* **Records shown**
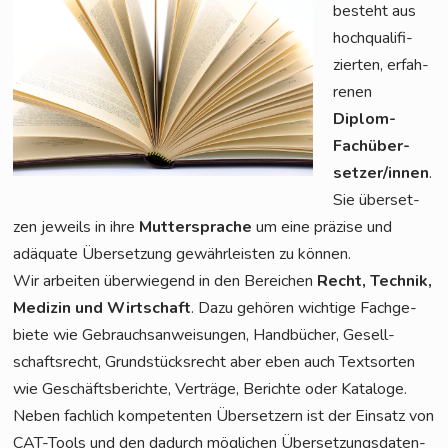
besteht aus
hoch­qua­li­fi­
zier­ten, erfah­
re­nen
Diplom-
Fach­über­
set­zer/in­nen
.
Sie über­set­
zen jeweils in ihre
Mut­ter­spra­che
um eine prä­zi­se und
adäqua­te Über­set­zung gewähr­leis­ten zu können.
Wir arbei­ten über­wie­gend in den Berei­chen
Recht, Tech­nik,
Medi­zin und Wirt­schaft
. Dazu gehö­ren wich­ti­ge Fach­ge­
bie­te wie Gebrauchs­an­wei­sun­gen, Hand­bü­cher, Gesell­
schafts­recht, Grund­stücks­recht aber eben auch Text­sor­ten
wie Geschäfts­be­rich­te, Ver­trä­ge, Berich­te oder Kata­lo­ge.
Neben fach­lich kom­pe­ten­ten Über­set­zern ist der Ein­satz von
CAT-Tools und den dadurch mög­li­chen Über­set­zungs­da­ten­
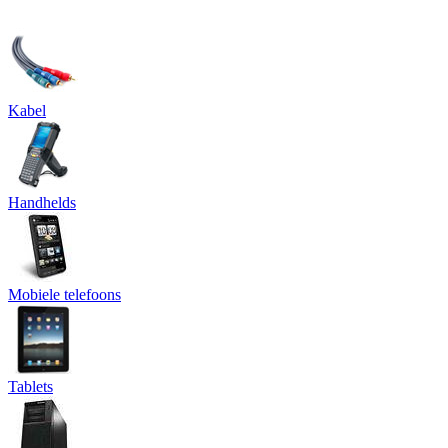
Kabel
Handhelds
Mobiele telefoons
Tablets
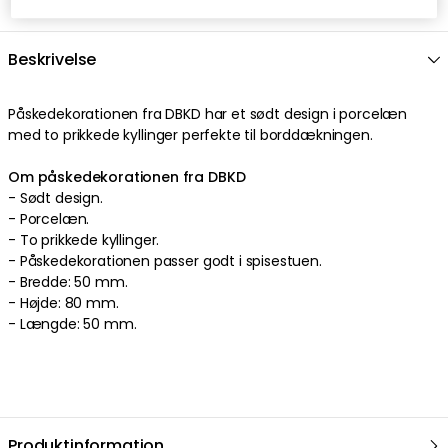
Beskrivelse
Påskedekorationen
fra
DBKD
har et
sødt
design
i
porcelæn
med to
prikkede
kyllinger
perfekte
til borddækningen
.
Om påskedekorationen fra DBKD
-
Sødt
design
.
-
Porcelæn
.
- To
prikkede
kyllinger
.
-
Påskedekorationen passer godt i spisestuen.
-
Bredde: 50 mm.
-
Højde: 80 mm.
-
Længde: 50 mm.
Produktinformation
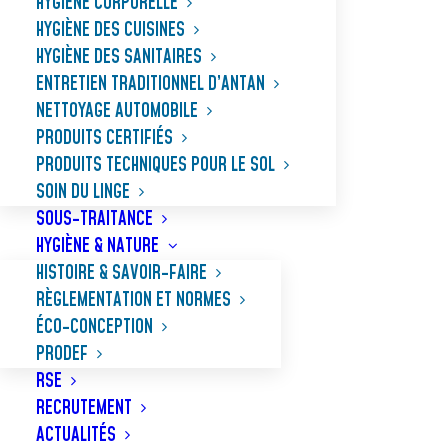
HYGIÈNE CORPORELLE
HYGIÈNE DES CUISINES
HYGIÈNE DES SANITAIRES
ENTRETIEN TRADITIONNEL D’ANTAN
NETTOYAGE AUTOMOBILE
PRODUITS CERTIFIÉS
PRODUITS TECHNIQUES POUR LE SOL
SOIN DU LINGE
SOUS-TRAITANCE
HYGIÈNE & NATURE
HISTOIRE & SAVOIR-FAIRE
RÈGLEMENTATION ET NORMES
ÉCO-CONCEPTION
PRODEF
SUPER DÉCAPANT
RSE
RECRUTEMENT
ACTUALITÉS
Dissolvant ultra puissant de cires de toute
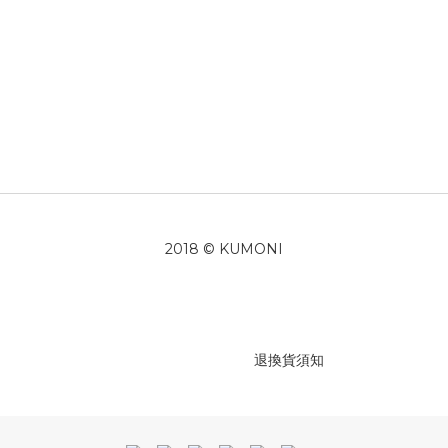
2018 © KUMONI
退換貨須知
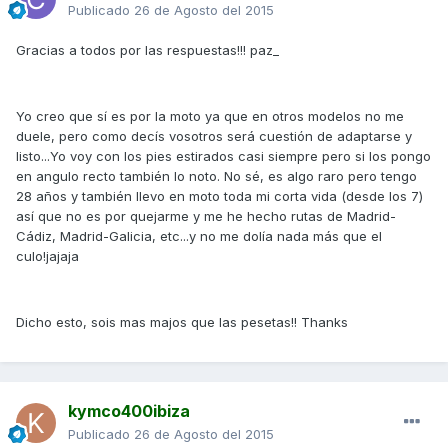
Publicado
26 de Agosto del 2015
Gracias a todos por las respuestas!!! paz_
Yo creo que sí es por la moto ya que en otros modelos no me
duele, pero como decís vosotros será cuestión de adaptarse y
listo...Yo voy con los pies estirados casi siempre pero si los pongo
en angulo recto también lo noto. No sé, es algo raro pero tengo
28 años y también llevo en moto toda mi corta vida (desde los 7)
así que no es por quejarme y me he hecho rutas de Madrid-
Cádiz, Madrid-Galicia, etc...y no me dolía nada más que el
culo!jajaja
Dicho esto, sois mas majos que las pesetas!! Thanks
kymco400ibiza
Publicado
26 de Agosto del 2015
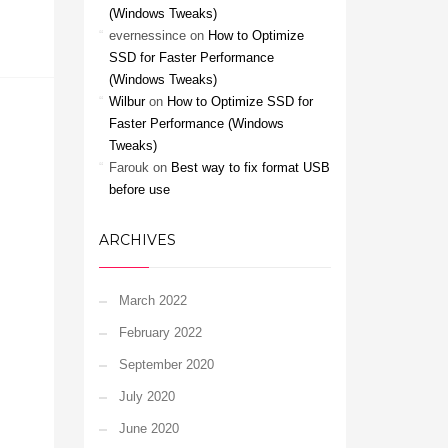
(Windows Tweaks)
evernessince
on
How to Optimize
SSD for Faster Performance
(Windows Tweaks)
Wilbur
on
How to Optimize SSD for
Faster Performance (Windows
Tweaks)
Farouk
on
Best way to fix format USB
before use
ARCHIVES
March 2022
February 2022
September 2020
July 2020
June 2020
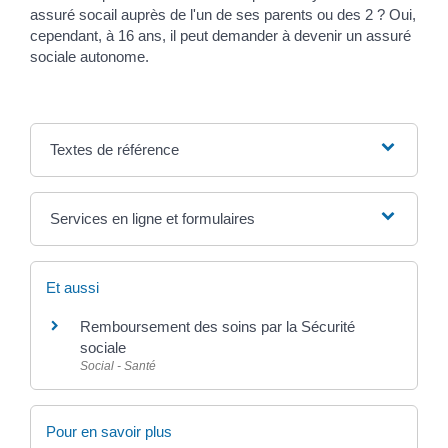
assuré socail auprès de l'un de ses parents ou des 2 ? Oui,
cependant, à 16 ans, il peut demander à devenir un assuré
sociale autonome.
Textes de référence
Services en ligne et formulaires
Et aussi
Remboursement des soins par la Sécurité
sociale
Social - Santé
Pour en savoir plus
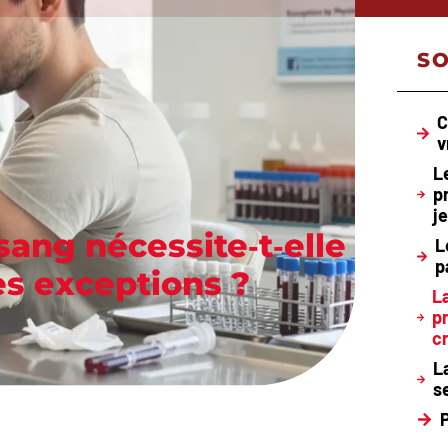
S
C
v
L
p
j
 sang nécessite‑t‑elle
L
p
es exceptions ?
L
p
c
L
s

* **What is being asked**
Count how many of the lines above contain the string "DBKD", and give only the number.

* **Task answer**
2